ENTRIES SUPPLIED:
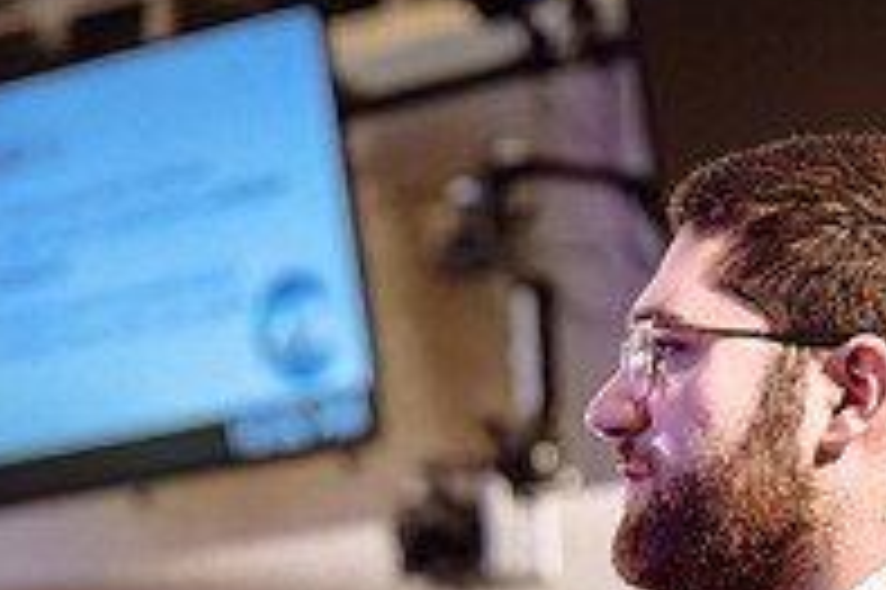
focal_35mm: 264
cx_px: 193
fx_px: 6492
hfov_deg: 7.8
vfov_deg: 5.2
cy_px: 641
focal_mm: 70
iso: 1600
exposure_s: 1/100
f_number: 2.8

REQUIRED WORK: Write out the data exactly, but not its pictures.

FINISHED EXERCISE:
focal_35mm: 264
cx_px: 193
fx_px: 6492
hfov_deg: 7.8
vfov_deg: 5.2
cy_px: 641
focal_mm: 70
iso: 1600
exposure_s: 1/100
f_number: 2.8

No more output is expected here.